Nach dem Picknick ging es dann ganz langsam die letzten Meter bis zum Kloster hoch, und dort oben sind wir für alle Anstrengungen entschädigt worden. Der Blick über Kathmandu war atemberaubend, es war ein klarer Tag und man konnte die ganze Stadt am Fuß des Berges liegen sehen. Es war menschenleer, total ruhig und das einzige zu hörende Geräusch war das Rascheln der Gebetsfahnen im Wind.
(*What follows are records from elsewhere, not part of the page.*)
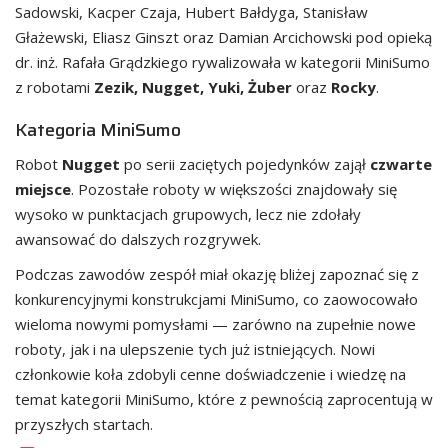
Sadowski, Kacper Czaja, Hubert Bałdyga, Stanisław
Głażewski, Eliasz Ginszt oraz Damian Arcichowski pod opieką
dr. inż. Rafała Grądzkiego rywalizowała w kategorii MiniSumo
z robotami
Zezik, Nugget, Yuki, Żuber
oraz
Rocky
.
Kategoria MiniSumo
Robot
Nugget
po serii zaciętych pojedynków zajął
czwarte
miejsce
. Pozostałe roboty w większości znajdowały się
wysoko w punktacjach grupowych, lecz nie zdołały
awansować do dalszych rozgrywek.
Podczas zawodów zespół miał okazję bliżej zapoznać się z
konkurencyjnymi konstrukcjami MiniSumo, co zaowocowało
wieloma nowymi pomysłami — zarówno na zupełnie nowe
roboty, jak i na ulepszenie tych już istniejących. Nowi
członkowie koła zdobyli cenne doświadczenie i wiedzę na
temat kategorii MiniSumo, które z pewnością zaprocentują w
przyszłych startach.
Ein leichter Geruch von Butterlampen hing in der Luft, da zu wichtigen Buddhistischen Feiertagen viele Menschen dort ihre Lampen anzuzünden und insgesamt hatte man fast das Gefühl, man wäre in einem Märchen. Eines der Gebäude ist leider vom Erdbeben fast komplett zerstört worden und liegt in Trümmern, aber das hat in diesem Moment eigentlich fast noch zu der besonderen Atmosphäre beigetragen. Miriam ist ganz selbstverständlich zur kleinen Stupa gegangen und hat dort vor der Buddha-Figur ein paar Gebete gesprochen und hat anschließend heldenmutig mit Onno den Aussichtsturm bestiegen, auf den Annette und ich uns gar nicht getraut haben… Die Gebete haben aber wohl gewirkt, beide sind sicher wieder runtergekommen :-).

 

Wir haben dann dort oben nochmal länger Pause gemacht, die Sicht genossen und ich bin sogar einen Moment auf einer Bank eingeschlummert, bis uns klar wurde, dass es schon ganz schön spät war. Irgendwie wollten wir alle nicht so richtig weg von dort oben, einerseits weil es so schön war, und andererseits weil keiner von uns die elenden Treppen wieder runter wollte… Aber es führte ja kein Weg dran vorbei, und wir haben es unfallfrei und ohne allzu viel Gemurre bis unten geschafft. Kurz vor dem Ziel hat dann mein Telefon geklingelt und die Soldaten vom Tor riefen an. Wo wir denn blieben, sie wollten Feierabend machen… Auf den letzten Metern haben wir also nochmal den Turbo eingelegt und sind dann gut wieder unten angekommen.

 

Auch wenn die Wanderung unglaublich anstrengend war, so war es doch ein gleichermaßen unglaublich schöner Tag. Ich bin immer wieder beeindruckt, wie lange Miriam mit ihren kleinen Beinchen doch laufen kann, und wenn sie natürlich auch ein wenig geschimpft hat, so hat sie es doch insgesamt super mitgemacht. Und dort oben waren wir mit Sicherheit nicht das letzte Mal, für mich ist Jamacho einer der schönsten Orte im Kathmandutal und ich bin sehr froh, dass wir ihn zu viert entdeckt haben!